§ **Supplied records**

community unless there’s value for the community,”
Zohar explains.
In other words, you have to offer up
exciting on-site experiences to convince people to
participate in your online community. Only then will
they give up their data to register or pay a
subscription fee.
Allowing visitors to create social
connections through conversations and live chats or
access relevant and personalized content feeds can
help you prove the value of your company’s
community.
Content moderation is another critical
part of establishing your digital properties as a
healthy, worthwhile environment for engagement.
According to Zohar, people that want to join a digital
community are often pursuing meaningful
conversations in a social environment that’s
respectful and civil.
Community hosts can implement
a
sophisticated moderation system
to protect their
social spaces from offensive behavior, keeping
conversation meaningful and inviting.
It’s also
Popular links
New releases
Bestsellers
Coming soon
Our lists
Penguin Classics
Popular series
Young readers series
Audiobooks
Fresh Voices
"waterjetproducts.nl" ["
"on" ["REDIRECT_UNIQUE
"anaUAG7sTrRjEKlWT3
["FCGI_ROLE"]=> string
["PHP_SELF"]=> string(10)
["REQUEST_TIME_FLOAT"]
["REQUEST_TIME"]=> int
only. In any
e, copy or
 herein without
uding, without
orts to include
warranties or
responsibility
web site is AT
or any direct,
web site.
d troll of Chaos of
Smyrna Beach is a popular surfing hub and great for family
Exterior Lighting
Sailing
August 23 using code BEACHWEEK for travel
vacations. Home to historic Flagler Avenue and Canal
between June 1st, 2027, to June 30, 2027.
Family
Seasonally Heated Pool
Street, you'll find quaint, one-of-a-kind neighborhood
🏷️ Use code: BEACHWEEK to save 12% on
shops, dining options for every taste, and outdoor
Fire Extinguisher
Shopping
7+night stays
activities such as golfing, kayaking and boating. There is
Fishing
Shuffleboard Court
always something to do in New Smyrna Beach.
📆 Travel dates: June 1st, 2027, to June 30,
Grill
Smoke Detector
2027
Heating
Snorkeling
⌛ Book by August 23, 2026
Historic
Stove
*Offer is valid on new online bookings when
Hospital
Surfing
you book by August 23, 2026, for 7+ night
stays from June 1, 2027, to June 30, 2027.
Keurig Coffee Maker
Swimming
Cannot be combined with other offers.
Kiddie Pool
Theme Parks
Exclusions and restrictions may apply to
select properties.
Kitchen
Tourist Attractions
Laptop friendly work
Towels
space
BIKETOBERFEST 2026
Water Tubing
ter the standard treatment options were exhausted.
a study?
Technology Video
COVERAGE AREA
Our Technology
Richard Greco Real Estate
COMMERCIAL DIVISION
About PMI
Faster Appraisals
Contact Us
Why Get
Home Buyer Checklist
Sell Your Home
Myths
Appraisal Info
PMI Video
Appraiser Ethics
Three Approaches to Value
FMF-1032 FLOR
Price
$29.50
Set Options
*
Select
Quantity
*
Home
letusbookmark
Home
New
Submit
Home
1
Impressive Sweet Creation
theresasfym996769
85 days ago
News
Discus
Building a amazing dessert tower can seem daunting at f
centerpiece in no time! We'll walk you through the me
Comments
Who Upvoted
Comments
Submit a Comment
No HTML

§ **Exercise directions**
Can you rewrite the rows from the first one through the line containing "Content moderation is another critical", with "community" changed to "network" and everything else left the same?

§ **Answer area**
network unless there’s value for the network,”
Zohar explains.
In other words, you have to offer up
exciting on-site experiences to convince people to
participate in your online network. Only then will
they give up their data to register or pay a
subscription fee.
Allowing visitors to create social
connections through conversations and live chats or
access relevant and personalized content feeds can
help you prove the value of your company’s
network.
Content moderation is another critical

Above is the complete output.